> [ASSIGNMENT]
Retype every line of the data below, starting with the first and ending with the line that contains "X0170833Y0073346D03*", but leave out the pictures.

(Data excerpts)
Segment Open

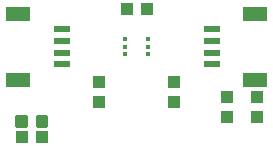
<source format=gtp>
G75*
%MOIN*%
%OFA0B0*%
%FSLAX25Y25*%
%IPPOS*%
%LPD*%
%AMOC8*
5,1,8,0,0,1.08239X$1,22.5*
%
%ADD10R,0.03937X0.04331*%
%ADD11C,0.01181*%
%ADD12R,0.07874X0.04724*%
%ADD13R,0.05315X0.02362*%
%ADD14R,0.04331X0.03937*%
%ADD15R,0.01772X0.01181*%
D10*
X0145833Y0066654D03*
X0145833Y0073346D03*
X0170833Y0073346D03*
X0170833Y0066654D03*
X0188333Y0068346D03*
X0198333Y0068346D03*
X0198333Y0061654D03*
X0188333Y0061654D03*
D11*
X0128164Y0061378D02*
X0128164Y0058622D01*
X0125408Y0058622D01*
X0125408Y0061378D01*
X0128164Y0061378D01*
X0128164Y0059744D02*
X0125408Y0059744D01*
X0125408Y0060866D02*
X0128164Y0060866D01*
X0121259Y0061378D02*
X0121259Y0058622D01*
X0118503Y0058622D01*
X0118503Y0061378D01*
X0121259Y0061378D01*
X0121259Y0059744D02*
X0118503Y0059744D01*
X0118503Y0060866D02*
X0121259Y0060866D01*
D12*
X0118865Y0073976D03*
X0118865Y0096024D03*
X0197802Y0096024D03*
X0197802Y0073976D03*
D13*
X0183333Y0079094D03*
X0183333Y0083031D03*
X0183333Y0086969D03*
X0183333Y0090906D03*
X0133333Y0090906D03*
X0133333Y0086969D03*
X0133333Y0083031D03*
X0133333Y0079094D03*
D14*
X0119987Y0055000D03*
X0126680Y0055000D03*
X0154987Y0097500D03*
X0161680Y0097500D03*
D15*
X0162172Y0087559D03*
X0162172Y0085000D03*
X0162172Y0082441D03*
X0154495Y0082441D03*
X0154495Y0085000D03*
X0154495Y0087559D03*
M02*

</source>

Segment Closed

> [SOLUTION TO THE PROBLEM]
<source format=gtp>
G75*
%MOIN*%
%OFA0B0*%
%FSLAX25Y25*%
%IPPOS*%
%LPD*%
%AMOC8*
5,1,8,0,0,1.08239X$1,22.5*
%
%ADD10R,0.03937X0.04331*%
%ADD11C,0.01181*%
%ADD12R,0.07874X0.04724*%
%ADD13R,0.05315X0.02362*%
%ADD14R,0.04331X0.03937*%
%ADD15R,0.01772X0.01181*%
D10*
X0145833Y0066654D03*
X0145833Y0073346D03*
X0170833Y0073346D03*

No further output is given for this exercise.